> Task objective
Copy out every line of the data below without changing anything.
======== Given records ========
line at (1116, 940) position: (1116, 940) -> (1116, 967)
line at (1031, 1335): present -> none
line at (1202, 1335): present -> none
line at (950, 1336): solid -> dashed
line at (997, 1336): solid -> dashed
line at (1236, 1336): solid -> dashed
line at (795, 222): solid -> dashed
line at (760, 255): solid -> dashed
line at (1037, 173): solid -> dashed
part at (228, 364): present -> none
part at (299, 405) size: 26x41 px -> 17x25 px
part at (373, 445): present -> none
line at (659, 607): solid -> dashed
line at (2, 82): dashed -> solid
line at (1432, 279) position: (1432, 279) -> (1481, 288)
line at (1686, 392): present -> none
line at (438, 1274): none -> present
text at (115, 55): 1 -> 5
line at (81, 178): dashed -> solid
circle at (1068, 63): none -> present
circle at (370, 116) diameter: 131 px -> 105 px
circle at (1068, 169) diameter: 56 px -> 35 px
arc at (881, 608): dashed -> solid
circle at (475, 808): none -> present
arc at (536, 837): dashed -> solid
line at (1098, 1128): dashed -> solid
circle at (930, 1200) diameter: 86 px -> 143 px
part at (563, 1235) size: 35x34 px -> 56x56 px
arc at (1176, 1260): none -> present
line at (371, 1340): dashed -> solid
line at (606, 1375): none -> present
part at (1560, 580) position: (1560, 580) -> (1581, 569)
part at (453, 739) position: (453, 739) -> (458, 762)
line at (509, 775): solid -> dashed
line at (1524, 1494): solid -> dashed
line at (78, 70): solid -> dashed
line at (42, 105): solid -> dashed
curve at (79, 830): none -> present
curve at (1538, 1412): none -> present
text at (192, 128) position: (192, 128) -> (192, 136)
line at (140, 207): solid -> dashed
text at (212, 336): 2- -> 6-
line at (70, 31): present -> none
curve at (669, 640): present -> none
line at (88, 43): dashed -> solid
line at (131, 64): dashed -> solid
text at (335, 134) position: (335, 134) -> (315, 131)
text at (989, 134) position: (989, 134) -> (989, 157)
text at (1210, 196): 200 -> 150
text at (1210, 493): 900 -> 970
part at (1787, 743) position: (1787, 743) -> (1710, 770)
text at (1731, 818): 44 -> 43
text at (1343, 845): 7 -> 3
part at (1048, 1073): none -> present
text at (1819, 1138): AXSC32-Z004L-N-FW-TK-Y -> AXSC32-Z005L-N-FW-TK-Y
========
> Expected answer
line at (1116, 940) position: (1116, 940) -> (1116, 967)
line at (1031, 1335): present -> none
line at (1202, 1335): present -> none
line at (950, 1336): solid -> dashed
line at (997, 1336): solid -> dashed
line at (1236, 1336): solid -> dashed
line at (795, 222): solid -> dashed
line at (760, 255): solid -> dashed
line at (1037, 173): solid -> dashed
part at (228, 364): present -> none
part at (299, 405) size: 26x41 px -> 17x25 px
part at (373, 445): present -> none
line at (659, 607): solid -> dashed
line at (2, 82): dashed -> solid
line at (1432, 279) position: (1432, 279) -> (1481, 288)
line at (1686, 392): present -> none
line at (438, 1274): none -> present
text at (115, 55): 1 -> 5
line at (81, 178): dashed -> solid
circle at (1068, 63): none -> present
circle at (370, 116) diameter: 131 px -> 105 px
circle at (1068, 169) diameter: 56 px -> 35 px
arc at (881, 608): dashed -> solid
circle at (475, 808): none -> present
arc at (536, 837): dashed -> solid
line at (1098, 1128): dashed -> solid
circle at (930, 1200) diameter: 86 px -> 143 px
part at (563, 1235) size: 35x34 px -> 56x56 px
arc at (1176, 1260): none -> present
line at (371, 1340): dashed -> solid
line at (606, 1375): none -> present
part at (1560, 580) position: (1560, 580) -> (1581, 569)
part at (453, 739) position: (453, 739) -> (458, 762)
line at (509, 775): solid -> dashed
line at (1524, 1494): solid -> dashed
line at (78, 70): solid -> dashed
line at (42, 105): solid -> dashed
curve at (79, 830): none -> present
curve at (1538, 1412): none -> present
text at (192, 128) position: (192, 128) -> (192, 136)
line at (140, 207): solid -> dashed
text at (212, 336): 2- -> 6-
line at (70, 31): present -> none
curve at (669, 640): present -> none
line at (88, 43): dashed -> solid
line at (131, 64): dashed -> solid
text at (335, 134) position: (335, 134) -> (315, 131)
text at (989, 134) position: (989, 134) -> (989, 157)
text at (1210, 196): 200 -> 150
text at (1210, 493): 900 -> 970
part at (1787, 743) position: (1787, 743) -> (1710, 770)
text at (1731, 818): 44 -> 43
text at (1343, 845): 7 -> 3
part at (1048, 1073): none -> present
text at (1819, 1138): AXSC32-Z004L-N-FW-TK-Y -> AXSC32-Z005L-N-FW-TK-Y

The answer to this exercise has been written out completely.